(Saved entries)
•••

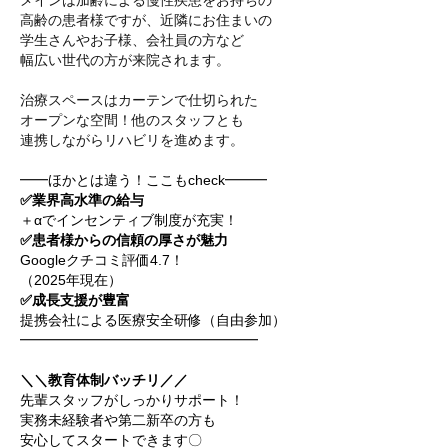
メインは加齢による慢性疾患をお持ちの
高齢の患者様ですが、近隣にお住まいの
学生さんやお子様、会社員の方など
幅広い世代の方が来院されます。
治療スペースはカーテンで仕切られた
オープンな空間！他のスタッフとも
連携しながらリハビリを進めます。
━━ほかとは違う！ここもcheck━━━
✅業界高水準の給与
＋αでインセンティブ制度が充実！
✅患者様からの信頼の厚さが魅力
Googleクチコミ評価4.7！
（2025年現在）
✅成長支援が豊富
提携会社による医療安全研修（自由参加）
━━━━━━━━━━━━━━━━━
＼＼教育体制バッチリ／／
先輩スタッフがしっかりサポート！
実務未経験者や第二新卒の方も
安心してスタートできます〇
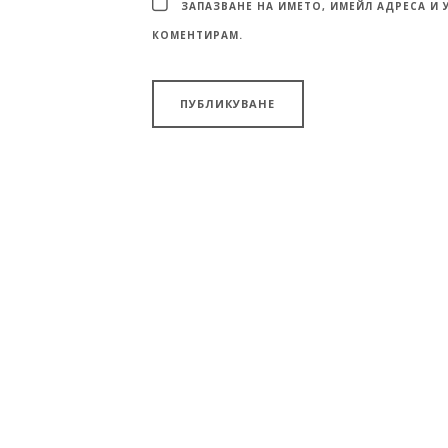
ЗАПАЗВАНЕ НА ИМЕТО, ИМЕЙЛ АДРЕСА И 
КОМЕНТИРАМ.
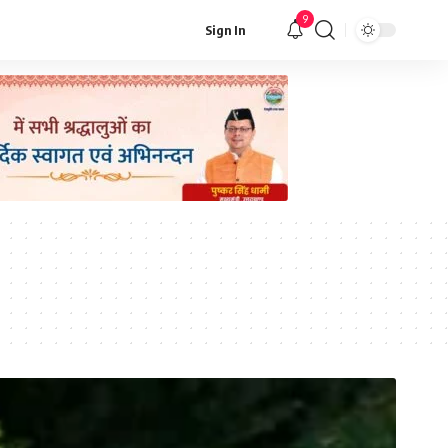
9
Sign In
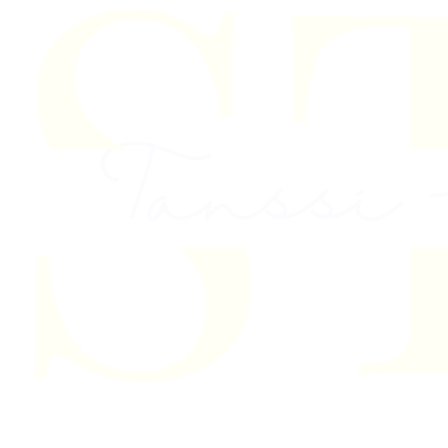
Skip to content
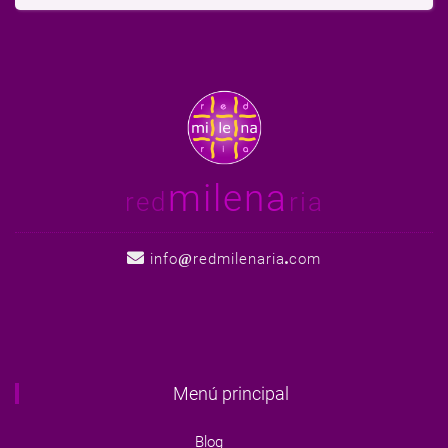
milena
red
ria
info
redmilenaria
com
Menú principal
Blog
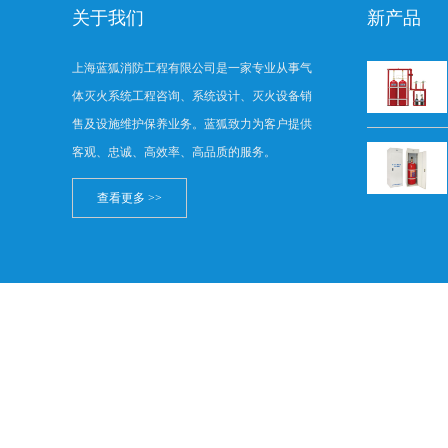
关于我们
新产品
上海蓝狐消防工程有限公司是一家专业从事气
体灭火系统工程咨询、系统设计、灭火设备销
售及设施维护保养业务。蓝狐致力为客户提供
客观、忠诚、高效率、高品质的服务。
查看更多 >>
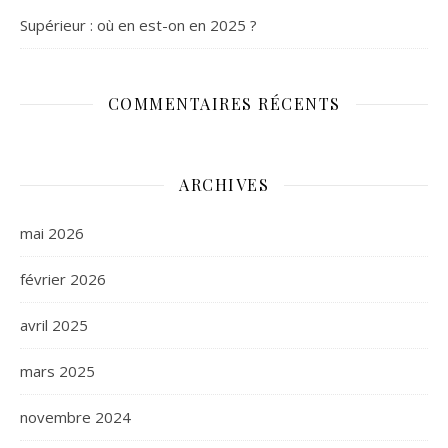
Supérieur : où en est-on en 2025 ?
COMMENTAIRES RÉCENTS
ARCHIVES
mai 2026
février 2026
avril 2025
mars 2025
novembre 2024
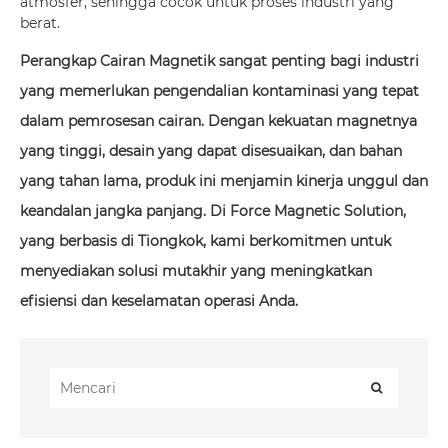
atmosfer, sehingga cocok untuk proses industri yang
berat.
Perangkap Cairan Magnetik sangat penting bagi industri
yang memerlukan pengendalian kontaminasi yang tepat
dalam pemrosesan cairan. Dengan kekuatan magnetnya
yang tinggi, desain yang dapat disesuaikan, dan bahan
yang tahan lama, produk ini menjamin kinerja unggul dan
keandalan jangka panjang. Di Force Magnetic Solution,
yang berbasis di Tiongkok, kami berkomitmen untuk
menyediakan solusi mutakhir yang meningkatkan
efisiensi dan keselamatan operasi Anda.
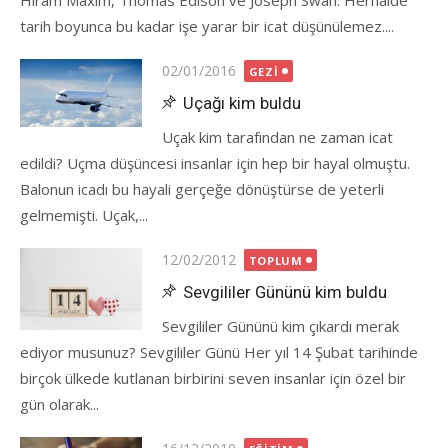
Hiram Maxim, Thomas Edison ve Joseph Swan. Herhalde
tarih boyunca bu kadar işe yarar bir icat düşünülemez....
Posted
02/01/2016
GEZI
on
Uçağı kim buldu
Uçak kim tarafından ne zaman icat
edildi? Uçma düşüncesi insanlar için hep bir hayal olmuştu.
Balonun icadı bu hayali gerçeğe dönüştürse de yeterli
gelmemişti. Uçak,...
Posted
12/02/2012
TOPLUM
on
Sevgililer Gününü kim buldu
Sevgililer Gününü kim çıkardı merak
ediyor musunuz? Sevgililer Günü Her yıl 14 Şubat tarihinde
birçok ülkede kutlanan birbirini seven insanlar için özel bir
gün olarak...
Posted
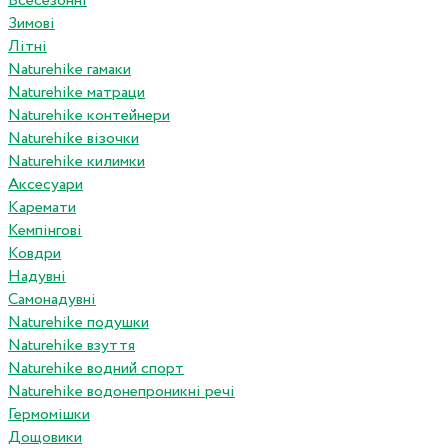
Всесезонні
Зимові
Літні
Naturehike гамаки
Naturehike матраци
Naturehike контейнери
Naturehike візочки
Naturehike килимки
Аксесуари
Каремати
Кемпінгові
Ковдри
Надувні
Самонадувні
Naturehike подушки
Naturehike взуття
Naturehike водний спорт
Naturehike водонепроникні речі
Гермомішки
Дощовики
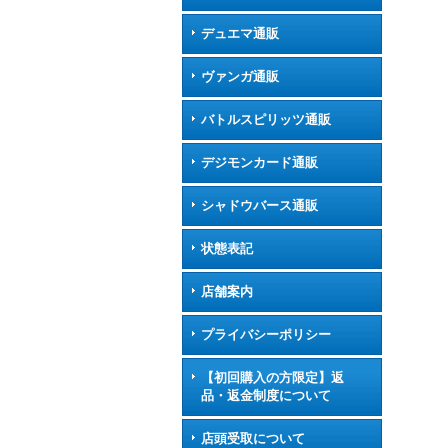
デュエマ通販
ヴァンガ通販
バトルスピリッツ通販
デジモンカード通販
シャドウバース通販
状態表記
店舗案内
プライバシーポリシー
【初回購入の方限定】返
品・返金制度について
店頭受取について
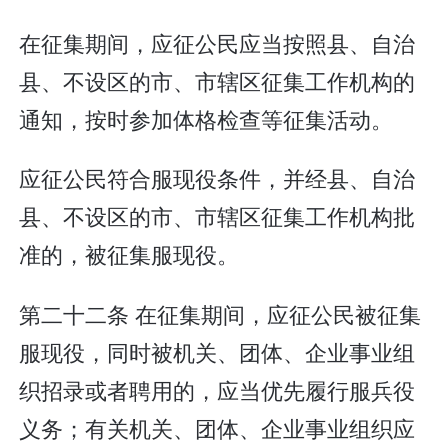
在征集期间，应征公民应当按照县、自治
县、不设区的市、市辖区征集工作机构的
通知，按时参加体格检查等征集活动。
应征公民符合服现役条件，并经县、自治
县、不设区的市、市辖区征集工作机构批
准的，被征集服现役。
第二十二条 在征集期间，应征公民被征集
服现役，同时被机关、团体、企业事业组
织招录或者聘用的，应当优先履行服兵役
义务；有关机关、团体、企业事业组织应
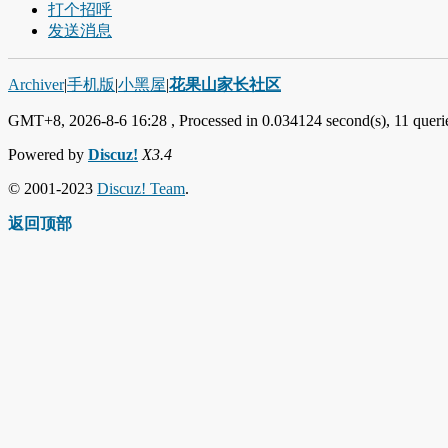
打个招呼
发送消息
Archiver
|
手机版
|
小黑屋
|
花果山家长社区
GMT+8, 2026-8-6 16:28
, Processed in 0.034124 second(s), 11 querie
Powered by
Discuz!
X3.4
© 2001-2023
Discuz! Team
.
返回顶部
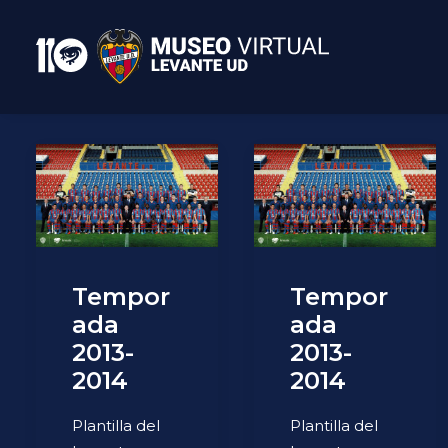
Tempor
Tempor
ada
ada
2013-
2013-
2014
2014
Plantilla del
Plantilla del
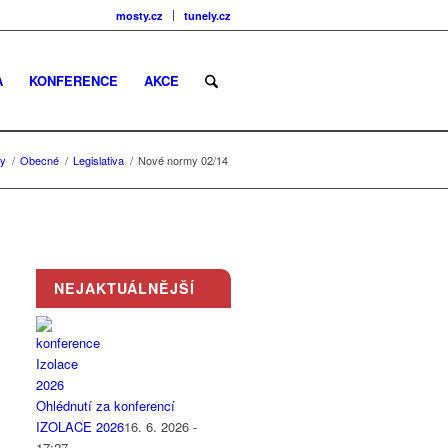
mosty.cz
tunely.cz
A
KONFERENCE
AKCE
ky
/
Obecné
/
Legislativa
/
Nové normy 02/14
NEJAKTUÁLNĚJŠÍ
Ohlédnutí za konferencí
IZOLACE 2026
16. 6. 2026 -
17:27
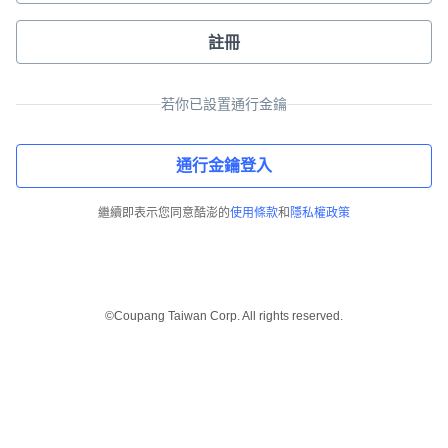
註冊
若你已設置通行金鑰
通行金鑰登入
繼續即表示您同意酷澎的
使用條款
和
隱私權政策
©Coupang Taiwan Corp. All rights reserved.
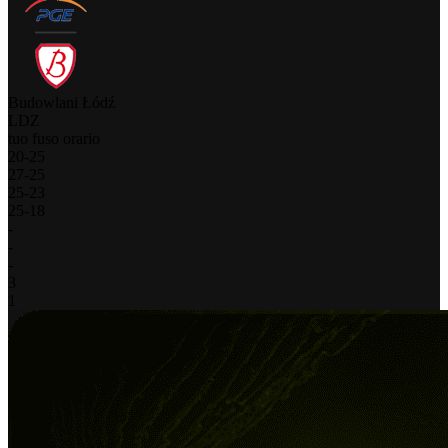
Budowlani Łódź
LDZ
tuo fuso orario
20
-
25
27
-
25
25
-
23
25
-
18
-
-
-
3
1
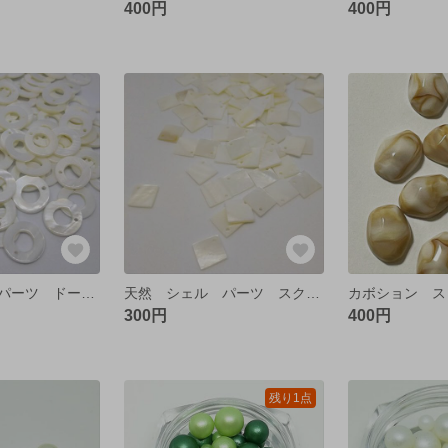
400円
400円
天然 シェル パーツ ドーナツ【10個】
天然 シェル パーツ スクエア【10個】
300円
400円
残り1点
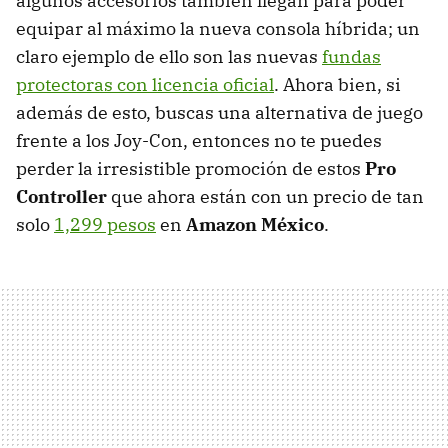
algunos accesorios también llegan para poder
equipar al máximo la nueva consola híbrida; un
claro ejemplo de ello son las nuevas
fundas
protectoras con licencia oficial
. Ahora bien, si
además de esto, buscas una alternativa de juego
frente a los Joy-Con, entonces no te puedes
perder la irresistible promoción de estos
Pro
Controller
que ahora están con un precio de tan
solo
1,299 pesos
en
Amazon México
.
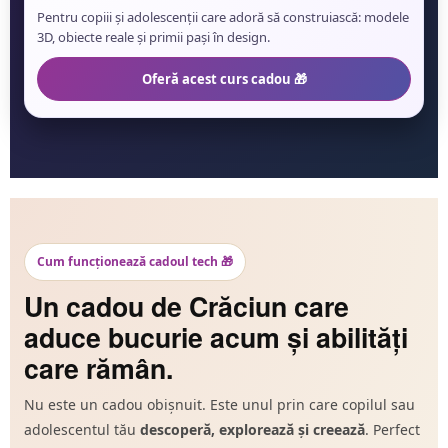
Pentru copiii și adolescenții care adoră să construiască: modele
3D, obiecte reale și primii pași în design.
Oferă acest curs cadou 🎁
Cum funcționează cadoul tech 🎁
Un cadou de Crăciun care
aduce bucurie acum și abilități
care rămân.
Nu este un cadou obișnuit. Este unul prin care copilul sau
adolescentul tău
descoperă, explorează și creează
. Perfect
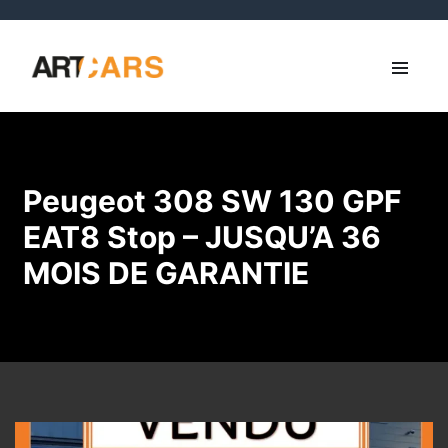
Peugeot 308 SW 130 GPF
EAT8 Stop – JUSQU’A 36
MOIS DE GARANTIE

•••

*Task requirements*: Please retype the text from all of the entries above word for word, leaving out the pictures.

*Completed exercise*:
メインは加齢による慢性疾患をお持ちの
高齢の患者様ですが、近隣にお住まいの
学生さんやお子様、会社員の方など
幅広い世代の方が来院されます。
治療スペースはカーテンで仕切られた
オープンな空間！他のスタッフとも
連携しながらリハビリを進めます。
━━ほかとは違う！ここもcheck━━━
✅業界高水準の給与
＋αでインセンティブ制度が充実！
✅患者様からの信頼の厚さが魅力
Googleクチコミ評価4.7！
（2025年現在）
✅成長支援が豊富
提携会社による医療安全研修（自由参加）
━━━━━━━━━━━━━━━━━
＼＼教育体制バッチリ／／
先輩スタッフがしっかりサポート！
実務未経験者や第二新卒の方も
安心してスタートできます〇
ЗАПАЗВАНЕ НА ИМЕТО, ИМЕЙЛ АДРЕСА И 
КОМЕНТИРАМ.
9
Sign In
Skip to content
milena
red
ria
info
redmilenaria
com
Menú principal
Blog
关于我们
新产品
上海蓝狐消防工程有限公司是一家专业从事气
体灭火系统工程咨询、系统设计、灭火设备销
售及设施维护保养业务。蓝狐致力为客户提供
客观、忠诚、高效率、高品质的服务。
查看更多 >>
Supérieur : où en est-on en 2025 ?
COMMENTAIRES RÉCENTS
ARCHIVES
mai 2026
février 2026
avril 2025
mars 2025
novembre 2024
atmosfer, sehingga cocok untuk proses industri yang
berat.
Perangkap Cairan Magnetik sangat penting bagi industri
yang memerlukan pengendalian kontaminasi yang tepat
dalam pemrosesan cairan. Dengan kekuatan magnetnya
yang tinggi, desain yang dapat disesuaikan, dan bahan
yang tahan lama, produk ini menjamin kinerja unggul dan
keandalan jangka panjang. Di Force Magnetic Solution,
yang berbasis di Tiongkok, kami berkomitmen untuk
menyediakan solusi mutakhir yang meningkatkan
efisiensi dan keselamatan operasi Anda.
Hiram Maxim, Thomas Edison ve Joseph Swan. Herhalde
tarih boyunca bu kadar işe yarar bir icat düşünülemez....
Posted
02/01/2016
GEZI
on
Uçağı kim buldu
Uçak kim tarafından ne zaman icat
edildi? Uçma düşüncesi insanlar için hep bir hayal olmuştu.
Balonun icadı bu hayali gerçeğe dönüştürse de yeterli
gelmemişti. Uçak,...
Posted
12/02/2012
TOPLUM
on
Sevgililer Gününü kim buldu
Sevgililer Gününü kim çıkardı merak
ediyor musunuz? Sevgililer Günü Her yıl 14 Şubat tarihinde
birçok ülkede kutlanan birbirini seven insanlar için özel bir
gün olarak...
Posted
Всесезонні
Зимові
Літні
Naturehike гамаки
Naturehike матраци
Naturehike контейнери
Naturehike візочки
Naturehike килимки
Аксесуари
Каремати
Кемпінгові
Ковдри
Надувні
Самонадувні
Naturehike подушки
Naturehike взуття
Naturehike водний спорт
Naturehike водонепроникні речі
Гермомішки
Дощовики
デュエマ通販
ヴァンガ通販
バトルスピリッツ通販
デジモンカード通販
シャドウバース通販
状態表記
店舗案内
プライバシーポリシー
【初回購入の方限定】返
品・返金制度について
店頭受取について
在征集期间，应征公民应当按照县、自治
县、不设区的市、市辖区征集工作机构的
通知，按时参加体格检查等征集活动。
应征公民符合服现役条件，并经县、自治
县、不设区的市、市辖区征集工作机构批
准的，被征集服现役。
第二十二条 在征集期间，应征公民被征集
服现役，同时被机关、团体、企业事业组
织招录或者聘用的，应当优先履行服兵役
义务；有关机关、团体、企业事业组织应
打个招呼
发送消息
Archiver
|
手机版
|
小黑屋
|
花果山家长社区
GMT+8, 2026-8-6 16:28
, Processed in 0.034124 second(s), 11 querie
Powered by
Discuz!
X3.4
© 2001-2023
Discuz! Team
.
返回顶部
Tempor
Tempor
ada
ada
2013-
2013-
2014
2014
Plantilla del
Plantilla del
mosty.cz
tunely.cz
A
KONFERENCE
AKCE
ky
/
Obecné
/
Legislativa
/
Nové normy 02/14
NEJAKTUÁLNĚJŠÍ
Ohlédnutí za konferencí
IZOLACE 2026
16. 6. 2026 -
17:27
註冊
若你已設置通行金鑰
通行金鑰登入
繼續即表示您同意酷澎的
使用條款
和
隱私權政策
©Coupang Taiwan Corp. All rights reserved.
Budowlani Łódź
LDZ
tuo fuso orario
20
-
25
27
-
25
25
-
23
25
-
18
-
-
-
3
1
400円
400円
天然 シェル パーツ ドーナツ【10個】
天然 シェル パーツ スクエア【10個】
300円
400円
残り1点
algunos accesorios también llegan para poder
equipar al máximo la nueva consola híbrida; un
claro ejemplo de ello son las nuevas
fundas
protectoras con licencia oficial
. Ahora bien, si
además de esto, buscas una alternativa de juego
frente a los Joy-Con, entonces no te puedes
perder la irresistible promoción de estos
Pro
Controller
que ahora están con un precio de tan
solo
1,299 pesos
en
Amazon México
.
Pentru copiii și adolescenții care adoră să construiască: modele
3D, obiecte reale și primii pași în design.
Oferă acest curs cadou 🎁
Cum funcționează cadoul tech 🎁
Un cadou de Crăciun care
aduce bucurie acum și abilități
care rămân.
Nu este un cadou obișnuit. Este unul prin care copilul sau
adolescentul tău
descoperă, explorează și creează
. Perfect
Peugeot 308 SW 130 GPF
EAT8 Stop – JUSQU’A 36
MOIS DE GARANTIE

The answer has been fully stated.